── Material provided ──
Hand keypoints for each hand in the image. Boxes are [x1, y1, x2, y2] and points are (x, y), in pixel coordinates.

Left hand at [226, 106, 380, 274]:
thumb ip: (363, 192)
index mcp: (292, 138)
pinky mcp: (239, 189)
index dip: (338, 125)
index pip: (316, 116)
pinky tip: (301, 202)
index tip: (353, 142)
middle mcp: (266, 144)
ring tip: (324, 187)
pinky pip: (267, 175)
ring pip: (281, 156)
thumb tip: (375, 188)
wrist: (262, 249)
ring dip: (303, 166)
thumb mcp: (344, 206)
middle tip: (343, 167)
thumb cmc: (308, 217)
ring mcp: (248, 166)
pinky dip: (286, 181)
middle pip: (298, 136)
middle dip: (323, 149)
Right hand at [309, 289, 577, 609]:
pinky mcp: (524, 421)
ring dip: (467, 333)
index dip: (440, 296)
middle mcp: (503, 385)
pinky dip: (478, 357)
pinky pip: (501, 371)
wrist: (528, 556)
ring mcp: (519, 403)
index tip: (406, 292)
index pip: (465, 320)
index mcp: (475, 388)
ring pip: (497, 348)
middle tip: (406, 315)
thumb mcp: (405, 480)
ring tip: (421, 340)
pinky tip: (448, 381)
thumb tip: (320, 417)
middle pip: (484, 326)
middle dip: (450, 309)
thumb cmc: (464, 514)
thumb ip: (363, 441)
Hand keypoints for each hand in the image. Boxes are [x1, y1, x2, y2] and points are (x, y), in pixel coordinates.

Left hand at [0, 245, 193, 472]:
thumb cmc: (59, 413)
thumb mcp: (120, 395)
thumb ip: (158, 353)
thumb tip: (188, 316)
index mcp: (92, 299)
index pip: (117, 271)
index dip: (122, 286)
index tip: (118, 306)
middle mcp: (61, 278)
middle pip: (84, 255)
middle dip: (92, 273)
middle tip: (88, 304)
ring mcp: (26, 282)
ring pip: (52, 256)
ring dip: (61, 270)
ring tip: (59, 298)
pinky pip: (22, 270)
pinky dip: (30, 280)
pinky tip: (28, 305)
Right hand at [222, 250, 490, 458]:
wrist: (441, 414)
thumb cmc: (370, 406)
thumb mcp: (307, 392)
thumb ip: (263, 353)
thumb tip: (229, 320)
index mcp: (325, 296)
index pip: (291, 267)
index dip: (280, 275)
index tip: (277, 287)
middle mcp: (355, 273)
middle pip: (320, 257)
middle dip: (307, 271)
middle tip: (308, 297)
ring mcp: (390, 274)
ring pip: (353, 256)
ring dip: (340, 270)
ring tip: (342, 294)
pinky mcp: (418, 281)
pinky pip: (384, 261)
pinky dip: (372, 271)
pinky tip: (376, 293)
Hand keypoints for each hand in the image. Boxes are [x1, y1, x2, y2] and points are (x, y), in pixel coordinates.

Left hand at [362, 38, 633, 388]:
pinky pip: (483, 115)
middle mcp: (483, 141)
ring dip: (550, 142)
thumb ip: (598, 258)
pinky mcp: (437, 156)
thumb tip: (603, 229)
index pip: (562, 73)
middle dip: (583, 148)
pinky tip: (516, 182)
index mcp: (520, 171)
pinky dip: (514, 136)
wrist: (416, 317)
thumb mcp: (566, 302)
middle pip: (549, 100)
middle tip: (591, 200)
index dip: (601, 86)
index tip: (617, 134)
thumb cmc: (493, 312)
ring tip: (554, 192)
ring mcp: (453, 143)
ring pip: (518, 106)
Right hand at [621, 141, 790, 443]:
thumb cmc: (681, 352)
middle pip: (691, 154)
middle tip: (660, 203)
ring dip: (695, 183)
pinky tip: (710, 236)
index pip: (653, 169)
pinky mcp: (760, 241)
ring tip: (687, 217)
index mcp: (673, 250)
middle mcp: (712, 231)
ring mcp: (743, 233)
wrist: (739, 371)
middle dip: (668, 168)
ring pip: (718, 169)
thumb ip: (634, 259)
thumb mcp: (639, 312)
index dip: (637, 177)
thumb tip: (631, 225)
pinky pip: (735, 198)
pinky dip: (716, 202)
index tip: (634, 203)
───
Instructions to follow: Return only the number of lines in the material with the word "Left" in them.

Solution to this task: 3